Anna Dymna, czyli zielarka Ożogowa z 1. serii "Blondynki", bardzo chciałaby jak najszybciej zostać... babcią. Jedyny syn aktorki - 32-letni Michał - niedawno przedstawił jej dziewczynę, która skradła jego serce i z którą chciałby iść przez życie...
Anna Dymna nie kryje, że zawsze marzyła o licznej rodzinie. Niestety, musiała pogodzić się z tym, że los pozwolił jej zostać mamą tylko raz... Michał, owoc jej małżeństwa ze Zbigniewem Szotem, wciąż jest oczkiem w głowie mamy, choć od dawna już prowadzi samodzielne życie.
- Mam w nim wspaniałego przyjaciela - mówi Anna Dymna i dodaje, że wierzy, iż syn już wkrótce uczyni ją... babcią.
- Marzę, żeby mieć dużo wnuków - wyznała aktorka w wywiadzie dla magazynu "Viva!".

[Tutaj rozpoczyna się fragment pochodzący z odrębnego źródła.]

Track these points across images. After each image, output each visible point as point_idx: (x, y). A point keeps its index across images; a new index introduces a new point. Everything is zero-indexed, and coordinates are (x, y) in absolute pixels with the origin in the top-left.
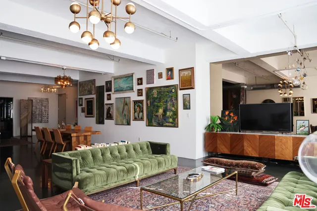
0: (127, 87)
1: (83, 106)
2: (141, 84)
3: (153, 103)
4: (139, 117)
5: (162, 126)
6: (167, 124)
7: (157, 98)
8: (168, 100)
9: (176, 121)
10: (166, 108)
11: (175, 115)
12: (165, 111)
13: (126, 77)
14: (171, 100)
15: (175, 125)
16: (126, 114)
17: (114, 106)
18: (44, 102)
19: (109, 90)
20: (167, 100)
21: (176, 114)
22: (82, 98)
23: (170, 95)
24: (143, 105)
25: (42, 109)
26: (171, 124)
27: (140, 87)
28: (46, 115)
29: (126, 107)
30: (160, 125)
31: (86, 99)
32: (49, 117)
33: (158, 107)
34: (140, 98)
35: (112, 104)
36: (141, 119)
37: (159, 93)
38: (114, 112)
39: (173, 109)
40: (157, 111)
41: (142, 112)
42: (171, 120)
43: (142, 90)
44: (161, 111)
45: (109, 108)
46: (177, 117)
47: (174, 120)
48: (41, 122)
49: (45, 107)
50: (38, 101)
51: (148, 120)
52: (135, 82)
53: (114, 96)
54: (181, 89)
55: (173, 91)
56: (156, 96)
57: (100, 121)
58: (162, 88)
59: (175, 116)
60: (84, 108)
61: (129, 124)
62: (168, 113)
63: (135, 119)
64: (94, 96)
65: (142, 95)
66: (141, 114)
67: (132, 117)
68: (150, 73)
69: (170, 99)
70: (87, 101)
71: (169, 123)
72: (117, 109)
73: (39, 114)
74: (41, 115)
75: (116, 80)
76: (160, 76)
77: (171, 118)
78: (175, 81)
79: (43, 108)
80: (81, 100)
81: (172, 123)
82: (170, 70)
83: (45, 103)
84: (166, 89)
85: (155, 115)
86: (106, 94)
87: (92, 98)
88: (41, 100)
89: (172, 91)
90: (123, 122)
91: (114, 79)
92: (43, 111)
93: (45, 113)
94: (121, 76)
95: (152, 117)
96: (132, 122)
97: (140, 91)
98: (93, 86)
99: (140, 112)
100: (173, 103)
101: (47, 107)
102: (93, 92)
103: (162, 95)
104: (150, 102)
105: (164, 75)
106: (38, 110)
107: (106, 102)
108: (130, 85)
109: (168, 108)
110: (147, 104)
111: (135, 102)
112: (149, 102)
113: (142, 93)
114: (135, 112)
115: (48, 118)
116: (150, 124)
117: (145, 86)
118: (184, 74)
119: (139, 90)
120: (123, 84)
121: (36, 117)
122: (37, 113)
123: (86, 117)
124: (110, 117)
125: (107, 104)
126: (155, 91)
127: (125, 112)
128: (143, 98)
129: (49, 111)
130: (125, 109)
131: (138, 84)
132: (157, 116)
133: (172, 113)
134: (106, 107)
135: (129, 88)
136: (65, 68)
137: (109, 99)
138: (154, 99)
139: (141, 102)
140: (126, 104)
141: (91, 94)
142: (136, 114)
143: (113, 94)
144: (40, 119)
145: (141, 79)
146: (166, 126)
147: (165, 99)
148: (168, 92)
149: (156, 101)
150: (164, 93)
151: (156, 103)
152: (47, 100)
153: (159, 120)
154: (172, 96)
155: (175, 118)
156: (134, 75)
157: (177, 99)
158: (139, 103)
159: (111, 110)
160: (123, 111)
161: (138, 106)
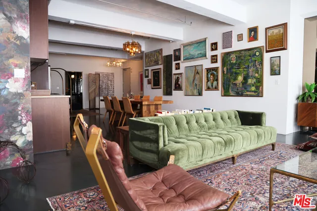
0: (198, 54)
1: (150, 78)
2: (216, 49)
3: (230, 69)
4: (212, 86)
5: (242, 95)
6: (248, 93)
7: (236, 64)
8: (250, 65)
9: (260, 89)
10: (248, 74)
11: (259, 82)
12: (246, 79)
13: (197, 43)
14: (255, 65)
15: (259, 93)
17: (184, 76)
19: (178, 58)
20: (248, 66)
21: (260, 81)
22: (148, 70)
23: (253, 59)
24: (217, 73)
25: (108, 83)
26: (253, 93)
27: (214, 53)
28: (112, 89)
29: (197, 76)
30: (239, 94)
31: (152, 70)
32: (115, 91)
33: (237, 74)
34: (214, 65)
35: (181, 74)
36: (216, 88)
37: (238, 58)
38: (183, 82)
39: (257, 75)
40: (235, 79)
41: (217, 80)
42: (253, 89)
43: (216, 56)
44: (240, 78)
45: (178, 77)
46: (262, 85)
47: (257, 88)
49: (111, 81)
50: (105, 75)
51: (224, 89)
52: (208, 47)
53: (183, 65)
54: (267, 52)
55: (257, 54)
56: (234, 62)
57: (168, 93)
58: (243, 52)
59: (258, 84)
60: (151, 79)
61: (200, 94)
62: (250, 81)
63: (208, 89)
64: (161, 67)
65: (216, 62)
66: (215, 83)
67: (204, 87)
68: (227, 37)
69: (252, 64)
70: (153, 72)
71: (250, 91)
72: (187, 78)
73: (105, 89)
74: (107, 89)
75: (186, 48)
76: (240, 37)
77: (253, 86)
78: (261, 42)
79: (109, 82)
80: (147, 72)
81: (255, 92)
83: (111, 77)
84: (248, 53)
85: (233, 84)
86: (174, 63)
87: (159, 69)
88: (107, 75)
89: (255, 54)
90: (193, 93)
91: (184, 47)
92: (109, 85)
93: (110, 87)
94: (192, 42)
95: (229, 85)
96: (204, 92)
97: (215, 57)
98: (160, 56)
99: (213, 81)
100: (257, 68)
101: (113, 81)
102: (160, 63)
103: (242, 60)
104: (227, 69)
105: (246, 37)
106: (104, 84)
107: (174, 71)
108: (202, 52)
109: (250, 74)
110: (223, 72)
111: (208, 70)
112: (225, 69)
113: (217, 60)
114: (208, 80)
115: (113, 92)
116: (226, 94)
117: (220, 52)
118: (273, 32)
120: (193, 51)
121: (103, 91)
122: (104, 87)
123: (152, 89)
124: (178, 87)
125: (175, 74)
126: (233, 56)
127: (196, 82)
128: (219, 64)
129: (115, 85)
130: (196, 78)
131: (212, 50)
132: (235, 84)
133: (255, 80)
134: (174, 78)
135: (201, 55)
137: (178, 68)
138: (232, 65)
139: (216, 69)
140: (198, 73)
141: (158, 64)
142: (209, 84)
143: (182, 62)
144: (106, 92)
145: (216, 44)
146: (247, 96)
147: (247, 65)
148: (250, 56)
149: (235, 67)
150: (245, 57)
151: (234, 70)
152: (113, 74)
153: (237, 89)
154: (256, 61)
155: (259, 87)
156: (207, 40)
157: (261, 63)
158: (213, 70)
159: (180, 80)
160: (194, 81)
161: (211, 74)
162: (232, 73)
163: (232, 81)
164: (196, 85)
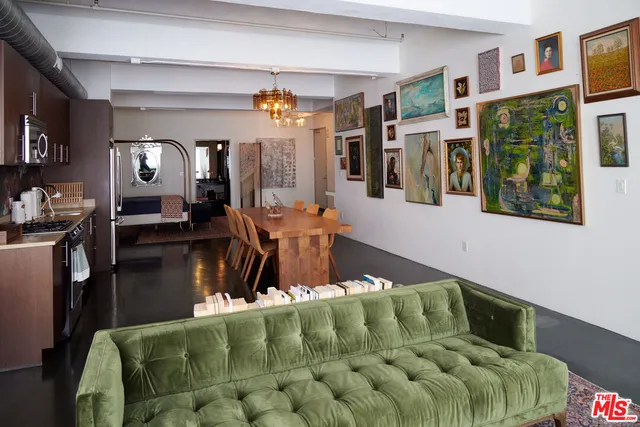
0: (430, 105)
1: (343, 156)
2: (466, 94)
4: (461, 185)
5: (528, 215)
6: (544, 211)
7: (510, 131)
8: (545, 136)
9: (576, 204)
10: (540, 160)
11: (571, 183)
12: (536, 171)
13: (427, 79)
14: (556, 137)
15: (571, 214)
16: (430, 175)
17: (404, 155)
18: (286, 147)
19: (392, 116)
20: (541, 137)
21: (572, 181)
22: (340, 138)
23: (553, 119)
24: (470, 152)
25: (283, 160)
26: (556, 213)
27: (462, 103)
28: (292, 172)
29: (429, 157)
30: (522, 211)
31: (347, 139)
32: (297, 176)
33: (515, 158)
34: (463, 134)
35: (396, 150)
36: (468, 190)
37: (516, 116)
38: (403, 169)
39: (563, 163)
40: (511, 171)
41: (470, 170)
42: (556, 199)
43: (466, 110)
44: (523, 170)
45: (393, 159)
46: (579, 191)
47: (567, 198)
48: (282, 186)
49: (288, 155)
50: (275, 144)
51: (487, 195)
52: (449, 88)
53: (403, 130)
54: (588, 100)
55: (562, 106)
56: (507, 126)
57: (376, 192)
58: (525, 101)
59: (570, 189)
60: (345, 158)
61: (436, 202)
62: (547, 178)
63: (453, 190)
64: (362, 132)
65: (467, 125)
66: (467, 176)
67: (444, 187)
68: (488, 62)
69: (551, 132)
70: (350, 143)
71: (549, 206)
72: (410, 162)
73: (277, 171)
74: (281, 172)
75: (406, 90)
76: (518, 66)
77: (556, 192)
78: (570, 75)
79: (285, 157)
80: (339, 141)
81: (561, 209)
82: (550, 43)
83: (288, 147)
84: (537, 104)
85: (506, 183)
86: (385, 125)
87: (358, 137)
88: (281, 144)
89: (557, 108)
90: (422, 197)
91: (402, 88)
92: (285, 164)
93: (288, 168)
94: (415, 78)
95: (498, 186)
96: (445, 198)
97: (464, 114)
98: (360, 109)
99: (463, 171)
100: (563, 145)
101: (292, 156)
102: (361, 123)
103: (525, 121)
104: (491, 144)
105: (531, 62)
106: (275, 162)
107: (386, 144)
108: (437, 100)
109: (547, 160)
110: (483, 150)
111: (452, 144)
112: (486, 143)
113: (467, 119)
114: (451, 170)
115: (294, 178)
116: (491, 207)
117: (474, 100)
118: (600, 46)
119: (459, 111)
120: (423, 101)
121: (272, 177)
122: (274, 168)
123: (349, 179)
124: (394, 182)
125: (387, 151)
126: (503, 111)
127: (428, 172)
128: (472, 132)
129: (297, 164)
130: (428, 162)
131: (458, 95)
132: (512, 185)
133: (559, 177)
135: (434, 109)
136: (275, 70)
137: (392, 138)
138: (502, 133)
139: (466, 143)
140: (429, 150)
141: (356, 126)
142: (455, 178)
143: (400, 124)
144: (280, 179)
145: (463, 81)
146: (541, 217)
147: (537, 134)
148: (543, 112)
149: (508, 140)
150: (531, 115)
151: (507, 147)
152: (292, 141)
153: (518, 198)
154: (559, 125)
155: (571, 195)
156: (445, 73)
157: (574, 132)
158: (461, 146)
159: (397, 165)
160: (422, 168)
161: (458, 155)
162: (502, 155)
163: (503, 174)
164: (428, 178)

Anna Dymna nigdy nie ingerowała w życie syna. Pozostawiała mu zawsze wiele swobody, a kiedy skończył osiemnaście lat, wprost powiedziała mu, żeby się wyprowadził i zaczął żyć na własny rachunek.
- Mówiłam mu o tym w żartach, a tu pewnego dnia stanął przede mną z walizką w ręku i oznajmił, że właśnie nadszedł ten dzień - wspomina aktorka.
Michał studiował kulturoznawstwo na Uniwersytecie Jagiellońskim, zajmuje się muzyką, komponuje, świetnie gra na gitarze. Anna Dymna jest dumna z tego, że jej syn ma wiele pasji.
- Jest pasjonatem. Jak ja. Jego pasją, oprócz muzyki, są książki. Pożera je tak samo jak ja, kiedy byłam młoda - mówi.
Niedawno Michał przedstawił mamie swą ukochaną - 30-letnią malarkę, doktorantkę wydziału malarstwa krakowskiej Akademii Sztuk Pięknych. Jak informuje tygodnik "Świat i Ludzie", Anna Dymna bardzo polubiła Agatę i uznała, że to idealna kandydatka na... synową. Z niecierpliwością czeka na moment, kiedy Michał i jego wybranka oficjalnie zostaną rodziną i zaczną myśleć o jej powiększeniu. Aktorka wierzy, że będzie miała przynajmniej dwoje wnucząt i nie może się już doczekać chwili, gdy powita je na świecie.